** Records shown follows **
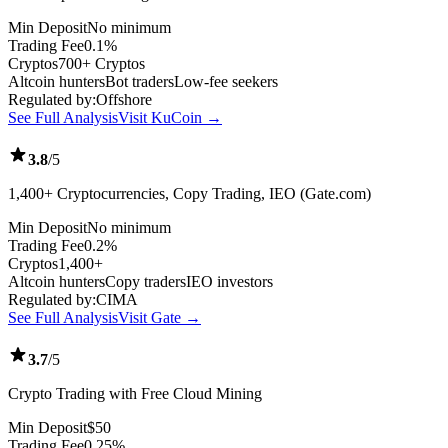
Min Deposit
No minimum
Trading Fee
0.1%
Cryptos
700+ Cryptos
Altcoin hunters
Bot traders
Low-fee seekers
Regulated by:
Offshore
See Full Analysis
Visit KuCoin →
3.8
/5
1,400+ Cryptocurrencies, Copy Trading, IEO (Gate.com)
Min Deposit
No minimum
Trading Fee
0.2%
Cryptos
1,400+
Altcoin hunters
Copy traders
IEO investors
Regulated by:
CIMA
See Full Analysis
Visit Gate →
3.7
/5
Crypto Trading with Free Cloud Mining
Min Deposit
$50
Trading Fee
0.25%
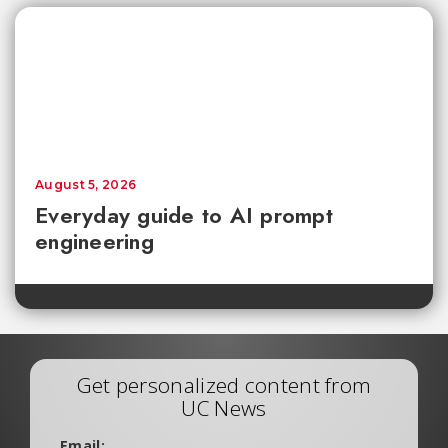
August 5, 2026
Everyday guide to AI prompt
engineering
Get personalized content from
UC News
Email:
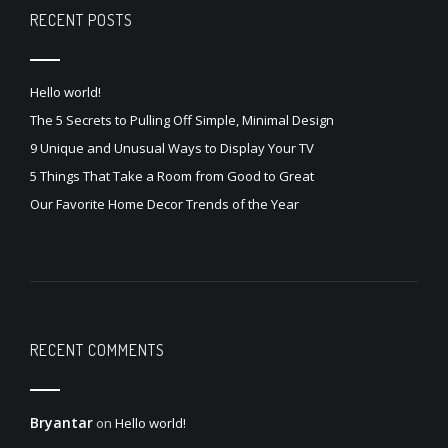
RECENT POSTS
Hello world!
The 5 Secrets to Pulling Off Simple, Minimal Design
9 Unique and Unusual Ways to Display Your TV
5 Things That Take a Room from Good to Great
Our Favorite Home Decor Trends of the Year
RECENT COMMENTS
Bryantar
on
Hello world!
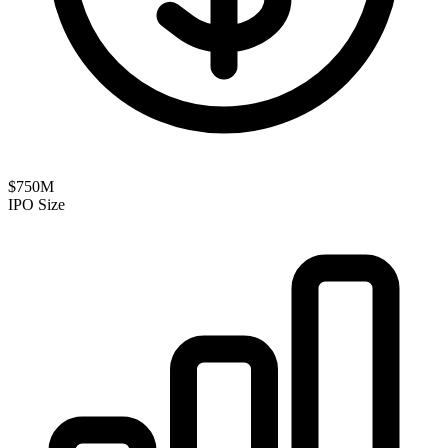
$750M
IPO Size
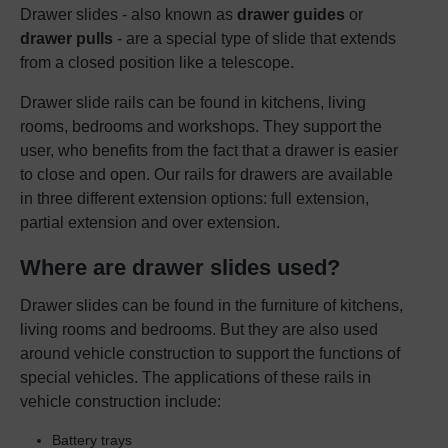
Drawer slides - also known as
drawer guides
or
drawer pulls
- are a special type of slide that extends
from a closed position like a telescope.
Drawer slide rails can be found in kitchens, living
rooms, bedrooms and workshops. They support the
user, who benefits from the fact that a drawer is easier
to close and open. Our rails for drawers are available
in three different extension options: full extension,
partial extension and over extension.
Where are drawer slides used?
Drawer slides can be found in the furniture of kitchens,
living rooms and bedrooms. But they are also used
around vehicle construction to support the functions of
special vehicles. The applications of these rails in
vehicle construction include:
Battery trays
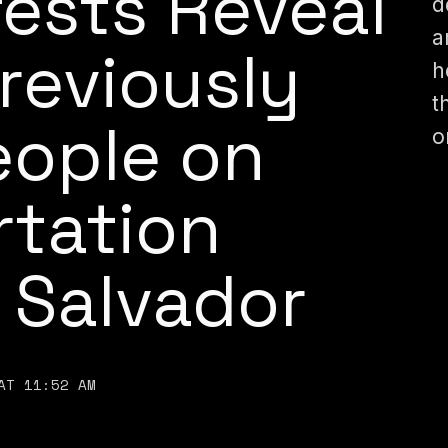
fests Reveal
d
a
reviously
h
t
ople on
o
rtation
l Salvador
AT 11:52 AM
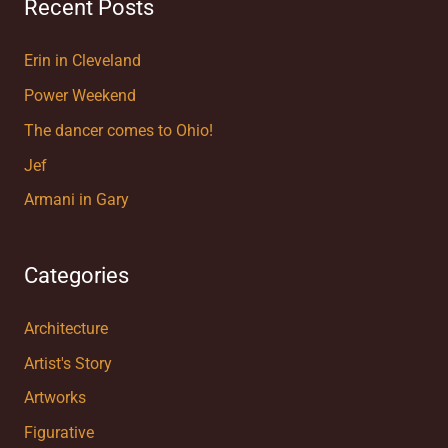
Recent Posts
Erin in Cleveland
Power Weekend
The dancer comes to Ohio!
Jef
Armani in Gary
Categories
Architecture
Artist's Story
Artworks
Figurative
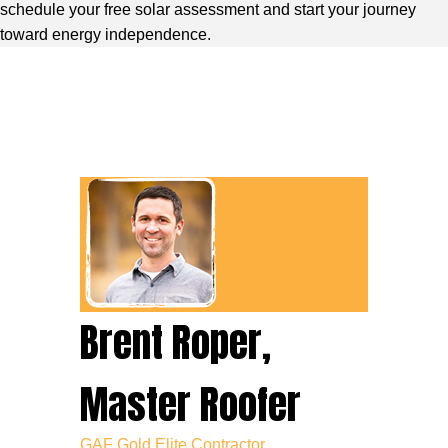
schedule your free solar assessment and start your journey
toward energy independence.
Brent Roper,
Master Roofer
GAF Gold Elite Contractor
** End of Records shown **
Exercise details
Count the lines in the items above that contain the string "support". Reply with the number alone.

Solution to the exercise
2